D’après le rapport de l’Ordre des Médecins, «au début du XXe siècle, n’étaient considérés comme médicaments qu’une douzaine de produits de synthèse et une centaine de produits naturels. De nos jours nous utilisons plusieurs centaines de produits de synthèse et il ne reste que très peu de remèdes courants d’origine exclusivement naturelle. Depuis peu, des molécules du vivant, des protéines, sont utilisées comme médicament.»

Il y a quelques décennies, les pharmaciens, appelés apothicaires, développaient eux-mêmes leurs produits. Les principes actifs des plantes servaient de base à leur élaboration, et surtout, leur accès était libre et connu de tous. Aujourd’hui, les brevets déposés par les laboratoires sont dans une logique de compétition économique, avec des techniques aussi poussées qu’inaccessibles au grand public. La médication et l’accès à la santé sont passés du domaine populaire à la chasse gardée des industriels pharmaceutiques.

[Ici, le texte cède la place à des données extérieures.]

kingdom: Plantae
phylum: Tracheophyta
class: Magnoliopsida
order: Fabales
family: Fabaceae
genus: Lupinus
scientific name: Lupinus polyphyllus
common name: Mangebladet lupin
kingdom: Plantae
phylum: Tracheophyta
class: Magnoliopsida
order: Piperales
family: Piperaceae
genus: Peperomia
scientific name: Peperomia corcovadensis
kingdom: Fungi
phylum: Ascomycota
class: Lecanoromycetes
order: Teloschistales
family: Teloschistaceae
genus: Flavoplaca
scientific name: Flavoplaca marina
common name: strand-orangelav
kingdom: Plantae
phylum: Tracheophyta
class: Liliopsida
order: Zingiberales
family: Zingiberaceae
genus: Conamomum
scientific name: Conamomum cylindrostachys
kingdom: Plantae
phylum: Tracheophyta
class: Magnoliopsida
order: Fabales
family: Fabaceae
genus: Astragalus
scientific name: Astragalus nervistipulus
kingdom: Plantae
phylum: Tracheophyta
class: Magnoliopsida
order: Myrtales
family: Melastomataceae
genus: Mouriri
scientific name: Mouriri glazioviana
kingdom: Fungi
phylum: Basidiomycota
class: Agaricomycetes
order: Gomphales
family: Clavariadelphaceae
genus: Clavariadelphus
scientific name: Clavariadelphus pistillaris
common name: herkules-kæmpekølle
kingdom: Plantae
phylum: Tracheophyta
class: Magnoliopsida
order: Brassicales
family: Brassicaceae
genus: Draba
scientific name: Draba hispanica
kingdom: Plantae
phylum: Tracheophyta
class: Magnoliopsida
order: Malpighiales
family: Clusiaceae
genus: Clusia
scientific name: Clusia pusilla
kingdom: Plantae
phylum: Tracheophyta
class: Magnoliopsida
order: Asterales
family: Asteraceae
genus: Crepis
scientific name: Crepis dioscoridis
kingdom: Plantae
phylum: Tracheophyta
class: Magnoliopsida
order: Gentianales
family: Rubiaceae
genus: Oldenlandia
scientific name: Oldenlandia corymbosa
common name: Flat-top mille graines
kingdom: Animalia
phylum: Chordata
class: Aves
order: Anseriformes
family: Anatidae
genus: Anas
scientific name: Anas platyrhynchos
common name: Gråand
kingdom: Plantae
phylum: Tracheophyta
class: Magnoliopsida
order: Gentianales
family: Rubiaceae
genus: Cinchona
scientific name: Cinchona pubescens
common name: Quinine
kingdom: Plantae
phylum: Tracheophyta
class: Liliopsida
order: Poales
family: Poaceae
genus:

Cependant, excepté pour les malades graves nécessitant une intervention médicale, il est à noter qu’être en bonne santé ne signifie pas prendre des médicaments, mais plutôt ne pas avoir à en prendre. Notre société occidentale a basé sa médecine sur la guérison des maladies plutôt que sur leur prévention. On observe un intérêt croissant dans les magazines de santé pour les exercices de méditation et le qigong, dont les bienfaits sur la santé et l’équilibre ont été prouvés par la science. D’autres recherches montrent qu’un bon équilibre alimentaire, faire des exercices physiques régulièrement et non intensivement, ne pas consommer (ou peu) d’alcool et ne pas fumer, etc. peuvent prévenir les maladies et permettre de rester en bonne santé; ce qui pourrait peut-être réduire le déficit de 5 milliards d’euros de la branche maladie de la Sécurité sociale.